OPTIMAL_CAMERA_MATRIX = np.array([
    [1.609521850585937500e+03, 0, 9.503673896186955972e+02],
    [0, 1.597573974609375000e+03, 5.920146129275963176e+02],
    [0, 0, 1]
])

DISTORTION = np.array([
    1.721865529753746626e-01, 
    -2.080112797862111673e+00,
    -2.175832103492915739e-02, 
    7.900438166936698051e-03, 
    3.798900597582000493e+00
])


# Physical camera
cam = cv2.VideoCapture(0)
cam.set(cv2.CAP_PROP_FRAME_WIDTH, SCREEN_W)
cam.set(cv2.CAP_PROP_FRAME_HEIGHT, SCREEN_H)

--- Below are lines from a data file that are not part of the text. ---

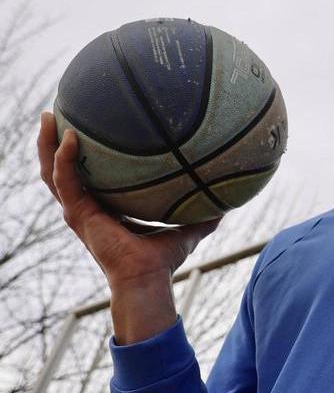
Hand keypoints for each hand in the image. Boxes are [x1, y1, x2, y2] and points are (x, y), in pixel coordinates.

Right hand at [37, 112, 220, 342]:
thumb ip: (204, 215)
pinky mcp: (77, 215)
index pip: (89, 177)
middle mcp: (86, 208)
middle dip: (54, 141)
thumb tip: (228, 203)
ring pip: (51, 171)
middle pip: (61, 169)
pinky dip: (64, 158)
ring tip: (48, 116)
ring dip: (47, 143)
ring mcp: (78, 212)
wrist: (147, 278)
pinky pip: (64, 180)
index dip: (84, 155)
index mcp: (105, 209)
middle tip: (55, 113)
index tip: (88, 127)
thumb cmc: (163, 261)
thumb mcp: (188, 230)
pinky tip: (72, 137)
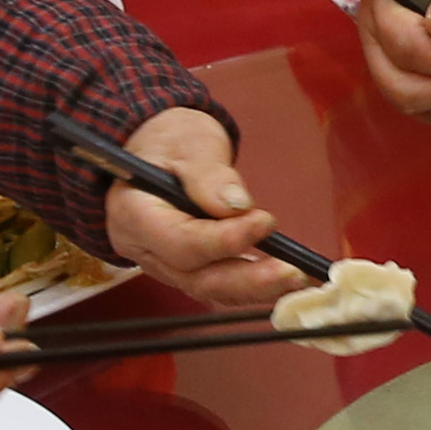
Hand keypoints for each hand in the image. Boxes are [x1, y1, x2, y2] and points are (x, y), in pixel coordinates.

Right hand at [105, 105, 300, 308]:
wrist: (157, 149)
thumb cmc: (168, 140)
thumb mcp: (188, 143)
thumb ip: (208, 176)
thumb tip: (238, 206)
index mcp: (134, 215)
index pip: (180, 242)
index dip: (225, 240)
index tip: (265, 222)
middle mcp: (145, 249)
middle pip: (196, 279)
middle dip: (248, 280)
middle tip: (292, 272)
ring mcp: (164, 264)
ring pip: (209, 288)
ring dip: (256, 289)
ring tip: (296, 279)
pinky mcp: (186, 268)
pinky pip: (218, 284)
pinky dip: (252, 286)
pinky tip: (284, 281)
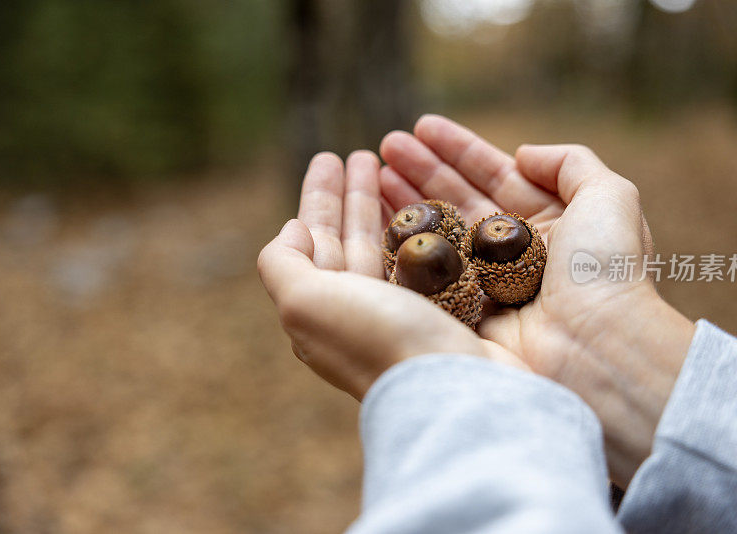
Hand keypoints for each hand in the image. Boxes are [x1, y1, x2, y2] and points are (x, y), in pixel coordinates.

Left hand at [258, 151, 523, 400]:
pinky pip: (425, 259)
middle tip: (362, 152)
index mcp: (321, 309)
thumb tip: (291, 230)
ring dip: (386, 203)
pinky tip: (427, 208)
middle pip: (349, 238)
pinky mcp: (443, 313)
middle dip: (352, 194)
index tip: (328, 159)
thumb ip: (282, 265)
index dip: (318, 198)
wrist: (454, 391)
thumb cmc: (377, 340)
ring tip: (391, 165)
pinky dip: (422, 229)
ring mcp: (403, 313)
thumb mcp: (305, 303)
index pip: (313, 240)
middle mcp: (359, 311)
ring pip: (388, 245)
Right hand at [379, 115, 694, 485]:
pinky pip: (429, 273)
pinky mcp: (466, 313)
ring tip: (372, 170)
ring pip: (440, 233)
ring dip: (407, 201)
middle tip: (386, 145)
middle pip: (460, 200)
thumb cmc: (605, 270)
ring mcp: (488, 284)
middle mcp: (516, 252)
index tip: (422, 127)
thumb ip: (571, 161)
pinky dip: (403, 247)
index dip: (458, 150)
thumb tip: (523, 152)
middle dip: (423, 170)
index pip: (495, 175)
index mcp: (551, 222)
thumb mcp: (609, 196)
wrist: (595, 347)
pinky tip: (376, 218)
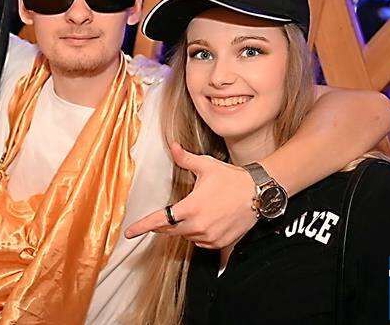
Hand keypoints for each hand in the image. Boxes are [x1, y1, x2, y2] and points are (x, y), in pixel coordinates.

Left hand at [124, 142, 257, 248]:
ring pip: (186, 236)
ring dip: (183, 227)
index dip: (142, 226)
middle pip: (170, 230)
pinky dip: (197, 233)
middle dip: (163, 224)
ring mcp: (209, 237)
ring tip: (197, 210)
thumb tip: (173, 146)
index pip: (160, 220)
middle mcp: (198, 226)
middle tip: (162, 217)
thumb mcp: (206, 165)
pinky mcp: (220, 243)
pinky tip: (206, 220)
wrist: (259, 193)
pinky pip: (200, 242)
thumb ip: (185, 159)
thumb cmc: (231, 178)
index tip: (129, 232)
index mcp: (190, 208)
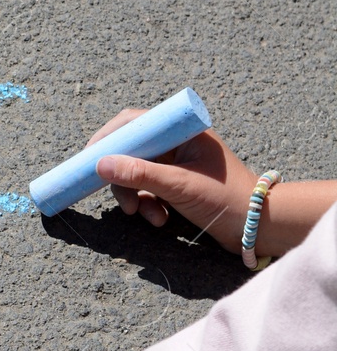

cv2.namedWindow('window', cv2.WND_PROP_FULLSCREEN)
cv2.setWindowProperty('window', cv2.WND_PROP_FULLSCREEN, cv2.WINDOW_FULLSCREEN)
cv2.imshow('window', IMAGE)
cv2.waitKey(1000)

_, physical = cam.read()
cv2.destroyWindow('window')
cam.release()

physical = cv2.undistort(physical, CAMERA_MATRIX, DISTORTION, None, OPTIMAL_CAMERA_MATRIX)
cv2.imwrite('physical.png', physical)


# Virtual camera
proj_3d = np.array([   
    [1, 0, -SCREEN_W / 2],
    [0, 1, -SCREEN_H / 2],
    [0, 0, 0],
    [0, 0, 1]
])

dz = CAMERA_DIST_MM * (SCREEN_W / SCREEN_W_MM)
trans = np.array([
    [1, 0, 0, 0],
    [0, 1, 0, 0],
    [0, 0, 1, dz],
    [0, 0, 0, 1]
])

K = np.zeros((3, 4))
K[0:3, 0:3] = CAMERA_MATRIX

mat = K @ trans @ proj_3d

virtual = cv2.warpPerspective(IMAGE, mat, (SCREEN_W, SCREEN_H))
cv2.imwrite('virtual.png', virtual)

Steps to reproduce:

  1. Save this test image as test_img.png
  2. Edit the variables at the top to match the parameters of your screen and camera
  3. Position the camera so that its optical axis points at the approximate center of the screen
  4. Measure the distance between your camera and screen in millimeters and update the CAMERA_DIST_MM variable to match it
  5. Run the script

Here are the results I get:

Problem solved!

For the future googlers: I found this library which implements a correctly working virtual camera!

You can find an interactive demo in this github repo. It doesn’t contain the source code for the library itself, so if you want to see it you’ll need to install the package.